Oler was replaced as FLDS bishop by his half-brother, Ken Oler.
In 2011, Ken Oler was also excommunicated, forced out of his home and forced to leave his 20 children and two wives behind. He went to the RCMP to report that under-aged girls were being forced into religious marriages.
In March, under oath in the same Utah civil case that Blackmore gave a deposition, Ken Oler identified three girls from Bountiful as having been taken as child brides to the United States. Two were his half-sisters, who were only 15 and 16.
Excommunication also forced James Oler out of his home. At the time charges were laid, Oler was working in Alberta.
Emily Ruth (Gail) Crossfield Blackmore is charged along with her husband, Brandon Blackmore, with one count of unlawful removal from Canada of their daughter for sexual purposes.

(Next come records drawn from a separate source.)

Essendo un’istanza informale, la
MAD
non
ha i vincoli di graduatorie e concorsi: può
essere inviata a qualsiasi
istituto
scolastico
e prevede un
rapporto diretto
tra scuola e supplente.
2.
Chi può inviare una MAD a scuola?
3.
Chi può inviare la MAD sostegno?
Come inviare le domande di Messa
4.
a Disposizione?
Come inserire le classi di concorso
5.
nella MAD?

Crossfield Blackmore’s father is a notorious polygamist prophet known as Brother Onias. He was born Robert C. Crossfield in 1929 in New Westminster, and raised in Alberta.
A convert to Mormonism, Crossfield was excommunicated by the mainstream Mormon church in 1972 for publishing a book of his revelations titled The Book of Onias. He moved to Bountiful before moving to Provo, Utah, and establishing the School of the Prophets, a group also known as The Restorers.
Crossfield’s and the group’s current whereabouts are unknown.
Among Crossfield’s followers were Dan and Ron Lafferty, who were convicted of the brutal murder of their sister-in-law and her baby. As Jon Krakauer wrote in Under the Banner of Heaven, the pair killed Brenda Lafferty believing that the only way she could be forgiven for her “sin” of refusing to allow her husband to take a second wife was “blood atonement.”
Brandon James Blackmore is one of Winston’s sons. He has five wives, including Crossfield Blackmore, and 30-some children. He and his family continued to follow Jeffs and the FLDS teachings rather than switch loyalties to his father, Winston, following his excommunication.